Saved data entries -
########

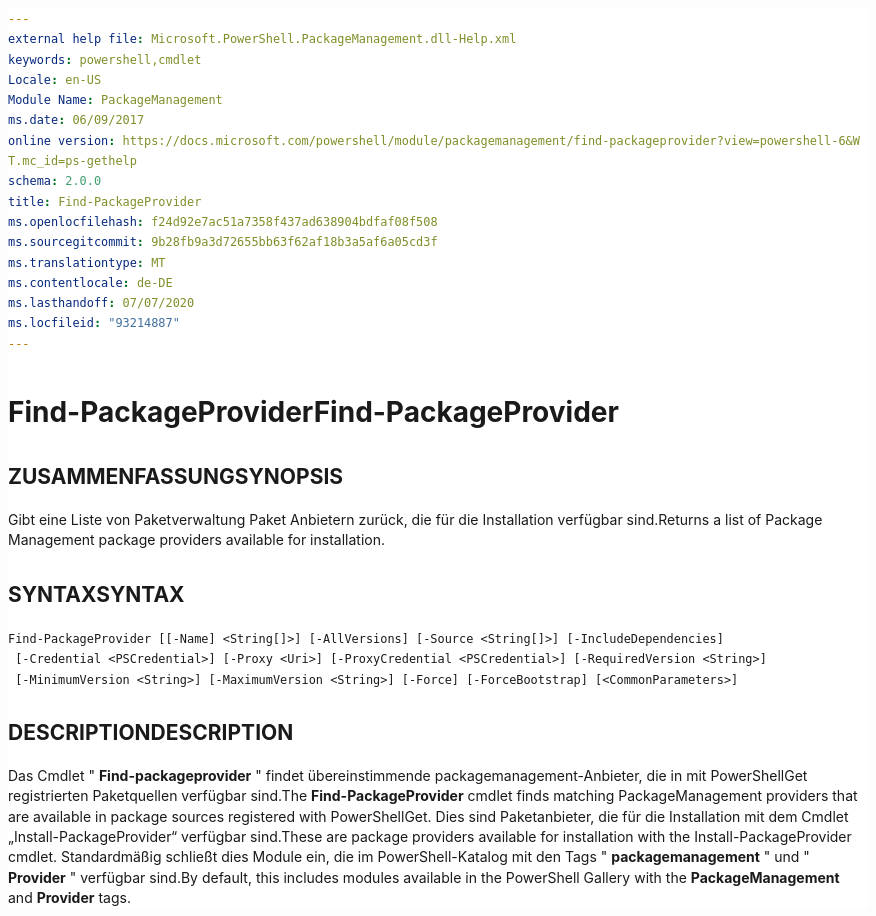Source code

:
 ```yaml
---
external help file: Microsoft.PowerShell.PackageManagement.dll-Help.xml
keywords: powershell,cmdlet
Locale: en-US
Module Name: PackageManagement
ms.date: 06/09/2017
online version: https://docs.microsoft.com/powershell/module/packagemanagement/find-packageprovider?view=powershell-6&WT.mc_id=ps-gethelp
schema: 2.0.0
title: Find-PackageProvider
ms.openlocfilehash: f24d92e7ac51a7358f437ad638904bdfaf08f508
ms.sourcegitcommit: 9b28fb9a3d72655bb63f62af18b3a5af6a05cd3f
ms.translationtype: MT
ms.contentlocale: de-DE
ms.lasthandoff: 07/07/2020
ms.locfileid: "93214887"
---
```

# <span data-ttu-id="2be3f-103">Find-PackageProvider</span><span class="sxs-lookup"><span data-stu-id="2be3f-103">Find-PackageProvider</span></span>

## <span data-ttu-id="2be3f-104">ZUSAMMENFASSUNG</span><span class="sxs-lookup"><span data-stu-id="2be3f-104">SYNOPSIS</span></span>
<span data-ttu-id="2be3f-105">Gibt eine Liste von Paketverwaltung Paket Anbietern zurück, die für die Installation verfügbar sind.</span><span class="sxs-lookup"><span data-stu-id="2be3f-105">Returns a list of Package Management package providers available for installation.</span></span>

## <span data-ttu-id="2be3f-106">SYNTAX</span><span class="sxs-lookup"><span data-stu-id="2be3f-106">SYNTAX</span></span>

```
Find-PackageProvider [[-Name] <String[]>] [-AllVersions] [-Source <String[]>] [-IncludeDependencies]
 [-Credential <PSCredential>] [-Proxy <Uri>] [-ProxyCredential <PSCredential>] [-RequiredVersion <String>]
 [-MinimumVersion <String>] [-MaximumVersion <String>] [-Force] [-ForceBootstrap] [<CommonParameters>]
```

## <span data-ttu-id="2be3f-107">DESCRIPTION</span><span class="sxs-lookup"><span data-stu-id="2be3f-107">DESCRIPTION</span></span>

<span data-ttu-id="2be3f-108">Das Cmdlet " **Find-packageprovider** " findet übereinstimmende packagemanagement-Anbieter, die in mit PowerShellGet registrierten Paketquellen verfügbar sind.</span><span class="sxs-lookup"><span data-stu-id="2be3f-108">The **Find-PackageProvider** cmdlet finds matching PackageManagement providers that are available in package sources registered with PowerShellGet.</span></span>
<span data-ttu-id="2be3f-109">Dies sind Paketanbieter, die für die Installation mit dem Cmdlet „Install-PackageProvider“ verfügbar sind.</span><span class="sxs-lookup"><span data-stu-id="2be3f-109">These are package providers available for installation with the Install-PackageProvider cmdlet.</span></span>
<span data-ttu-id="2be3f-110">Standardmäßig schließt dies Module ein, die im PowerShell-Katalog mit den Tags " **packagemanagement** " und " **Provider** " verfügbar sind.</span><span class="sxs-lookup"><span data-stu-id="2be3f-110">By default, this includes modules available in the PowerShell Gallery with the **PackageManagement** and **Provider** tags.</span></span>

########

Work instructions - Using the entries above, work out how many lines contain the string "Name". Respond with that number alone.

Answer to this exercise - 2